Saturday, November 01, 2003

But Is Anybody Listening?


Today, Cynthia Tucker proclaims, "Black Students Must Stop Deriding Scholarship as White", and suggests that home environment may be playing an enormous role in student performance. This brought to mind a speech I once read by Thomas Sowell, The Education of Minority Children, in which he describes the failure of the M Street School, which had outstanding standards of scholarship prior to school integration but which collapsed into poor performance after the mid-1950's.
For those who are interested in schools that produce academic success for minority students, there is no lack of examples, past and present. Tragically, there is a lack of interest by the public school establishment in such examples. Again, I think this goes back to the politics of education.

Put bluntly, failure attracts more money than success. Politically, failure becomes a reason to demand more money, smaller classes, and more trendy courses and programs, ranging from "black English" to bilingualism and "self-esteem." Politicians who want to look compassionate and concerned know that voting money for such projects accomplishes that purpose for them and voting against such programs risks charges of mean-spiritedness, if not implications of racism.

I don't share Sowell's blanket condemnation of "trendy" ideas, or the concept that politicians and others only support the trendy ideas because they want to look compassionate. Not all reforms which sound "trendy" are necessarily bad, and permitting people to avoid meaningful reform by denouncing proposals for reform as "trendy" would only contribute to the problems that Sowell wishes to resolve.

Part of the problem is that some of the trendy ideas, such as small classroom size, make intuitive sense - even if studies of small classrooms don't bear out their supposed fruits past the earliest grades. I agree with Sowell, that our nation's public schools seem loathe to seek out educational solutions that work, and that educational "advocates" often advance changes such as small classrooms which, although they sound good at a superficial level, are not empirically supported and don't require any fundamental change to the system which might actually improve the underlying problems. ("We'll keep doing exactly what we're doing - but with fewer kids in the classroom.")

More recently, Thomas Sowell wrote several editorials on educational achievement, including "School Performances", in which he decries the notion that inadequate school funding is behind disparities in performance, and School Performances: Part II, in which he outlines the importance of parental support, and a school's stress of educational fundamentals (over the "fads, fun and propaganda for political correctness" he deplores).

Having received most of my K-12 education in Canada, I have never been able to buy into the notion that school funding is behind the educational woes of most of the nation. Certainly, there are some states which fund their schools at appalling levels, and beyond a certain threshold a lack of funding will cause a collapse of educational quality. But my academically oriented Canadian high school received substantially less funding per pupil than, for example, the Detroit schools of the day.

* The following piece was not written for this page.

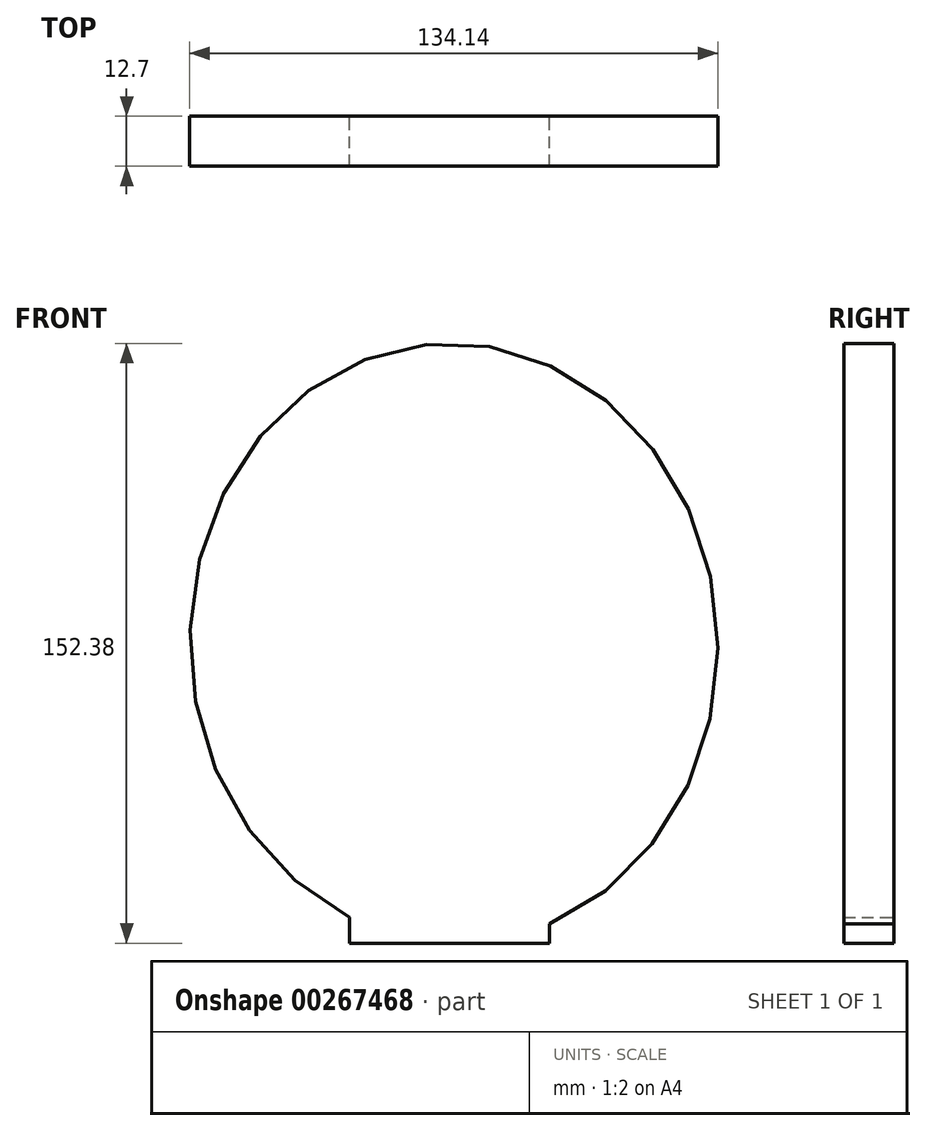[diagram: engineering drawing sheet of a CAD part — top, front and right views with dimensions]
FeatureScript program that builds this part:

While growing up, I also got to hear my mother's comments about her own experiences teaching in equally funded but academically disparate elementary schools in our home town - a context which can leave little doubt that the import a family places on educational achievement is often the most important contributing factor to a child's academic success.

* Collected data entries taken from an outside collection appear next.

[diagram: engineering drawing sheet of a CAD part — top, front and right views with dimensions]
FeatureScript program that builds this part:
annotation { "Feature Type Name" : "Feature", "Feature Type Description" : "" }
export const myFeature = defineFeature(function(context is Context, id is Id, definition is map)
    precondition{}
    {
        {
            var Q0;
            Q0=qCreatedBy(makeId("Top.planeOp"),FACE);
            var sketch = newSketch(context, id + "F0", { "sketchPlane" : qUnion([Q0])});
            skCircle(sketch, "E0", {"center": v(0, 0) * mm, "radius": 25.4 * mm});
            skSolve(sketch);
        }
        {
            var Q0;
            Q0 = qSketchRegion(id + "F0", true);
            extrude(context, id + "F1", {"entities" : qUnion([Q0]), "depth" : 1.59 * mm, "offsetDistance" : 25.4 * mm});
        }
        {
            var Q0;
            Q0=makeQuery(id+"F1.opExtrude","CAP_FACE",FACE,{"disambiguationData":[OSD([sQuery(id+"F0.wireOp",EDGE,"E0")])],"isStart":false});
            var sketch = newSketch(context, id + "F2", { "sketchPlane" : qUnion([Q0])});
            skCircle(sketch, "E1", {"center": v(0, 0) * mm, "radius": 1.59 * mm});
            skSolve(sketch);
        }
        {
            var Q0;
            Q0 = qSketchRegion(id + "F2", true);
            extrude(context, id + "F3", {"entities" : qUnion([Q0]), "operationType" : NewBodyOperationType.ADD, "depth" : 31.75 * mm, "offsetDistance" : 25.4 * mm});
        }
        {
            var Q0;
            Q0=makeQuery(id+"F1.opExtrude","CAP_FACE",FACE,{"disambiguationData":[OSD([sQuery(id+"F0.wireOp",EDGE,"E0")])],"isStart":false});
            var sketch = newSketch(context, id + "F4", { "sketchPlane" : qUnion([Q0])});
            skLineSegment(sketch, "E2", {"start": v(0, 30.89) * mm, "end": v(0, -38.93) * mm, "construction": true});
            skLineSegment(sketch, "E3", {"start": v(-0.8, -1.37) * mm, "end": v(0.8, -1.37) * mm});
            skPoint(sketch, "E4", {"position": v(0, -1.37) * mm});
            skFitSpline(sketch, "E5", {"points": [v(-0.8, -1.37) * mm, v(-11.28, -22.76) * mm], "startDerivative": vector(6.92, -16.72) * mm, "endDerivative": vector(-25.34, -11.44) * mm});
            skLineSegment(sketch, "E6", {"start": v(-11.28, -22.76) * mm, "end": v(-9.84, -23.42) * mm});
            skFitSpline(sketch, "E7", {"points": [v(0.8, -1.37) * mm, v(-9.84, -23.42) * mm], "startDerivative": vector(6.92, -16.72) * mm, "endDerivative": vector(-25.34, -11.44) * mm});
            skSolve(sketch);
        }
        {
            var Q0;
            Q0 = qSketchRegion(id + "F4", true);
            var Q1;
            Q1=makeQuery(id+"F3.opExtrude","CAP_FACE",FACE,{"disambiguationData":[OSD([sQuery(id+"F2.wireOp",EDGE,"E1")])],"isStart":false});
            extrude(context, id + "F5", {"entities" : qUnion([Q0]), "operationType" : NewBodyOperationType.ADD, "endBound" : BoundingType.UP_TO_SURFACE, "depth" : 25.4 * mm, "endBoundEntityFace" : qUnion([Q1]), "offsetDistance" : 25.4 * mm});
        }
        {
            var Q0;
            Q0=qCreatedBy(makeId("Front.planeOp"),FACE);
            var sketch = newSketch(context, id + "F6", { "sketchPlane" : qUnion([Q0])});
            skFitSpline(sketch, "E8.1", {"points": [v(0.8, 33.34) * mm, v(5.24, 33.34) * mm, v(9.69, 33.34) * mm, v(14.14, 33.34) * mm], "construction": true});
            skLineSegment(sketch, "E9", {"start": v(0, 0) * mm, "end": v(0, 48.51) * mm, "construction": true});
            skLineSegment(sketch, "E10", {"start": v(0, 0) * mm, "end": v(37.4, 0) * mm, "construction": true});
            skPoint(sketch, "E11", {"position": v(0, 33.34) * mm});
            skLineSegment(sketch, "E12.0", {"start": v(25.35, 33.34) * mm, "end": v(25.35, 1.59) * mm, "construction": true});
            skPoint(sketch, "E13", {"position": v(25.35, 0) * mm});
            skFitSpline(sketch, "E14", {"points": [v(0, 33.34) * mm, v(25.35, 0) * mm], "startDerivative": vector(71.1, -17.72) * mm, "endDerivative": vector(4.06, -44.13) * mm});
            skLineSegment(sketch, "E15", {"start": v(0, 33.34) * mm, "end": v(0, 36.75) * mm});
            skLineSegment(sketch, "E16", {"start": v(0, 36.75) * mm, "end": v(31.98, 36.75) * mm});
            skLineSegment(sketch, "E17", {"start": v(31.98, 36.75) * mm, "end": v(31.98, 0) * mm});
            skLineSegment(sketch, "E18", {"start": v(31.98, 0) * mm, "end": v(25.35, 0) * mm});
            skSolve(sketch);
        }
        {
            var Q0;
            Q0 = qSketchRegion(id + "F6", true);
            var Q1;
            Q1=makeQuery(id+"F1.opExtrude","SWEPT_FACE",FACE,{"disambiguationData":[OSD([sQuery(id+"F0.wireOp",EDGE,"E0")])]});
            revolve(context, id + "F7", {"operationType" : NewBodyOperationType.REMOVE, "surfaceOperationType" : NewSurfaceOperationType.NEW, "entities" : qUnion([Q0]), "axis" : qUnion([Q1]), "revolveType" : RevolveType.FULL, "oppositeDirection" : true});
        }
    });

In Detroit, 47% of adults are functionally illiterate. While I am sure that Thomas Sowell would quickly point out that his own parents were able to provide support for his educational achievements despite their own lack of education, I am sure he would also concede that you cannot magically transform a failed school system by wishing for additional parental support from parents presently who neither have nor value academic skills. And while the "achievement gap" is often depicted as a race issue, that is a distraction from the fact that there are kids of all ethnicities who are caught in the same trap. Some will show the force of character and self-discipline necessary to break out - but most won't.

How many billion dollars are we presently spending to reinvent Iraq's schools? Upgraded facilities, new textbooks, new teaching techniques - little, if anything, of the old system left in place? Meanwhile, our nation's legislators impose meaningless reforms and standardized tests on public schools which, at least to my eye, seem to be far less about improving public education, and far more about creating a context to justify the additional shift of public funds to support private and parochial school education.

And why is it that these issues only appear of import to African American columnists, when closing (or failing to close) the so-called "achievement gap" has profound implications for our nation?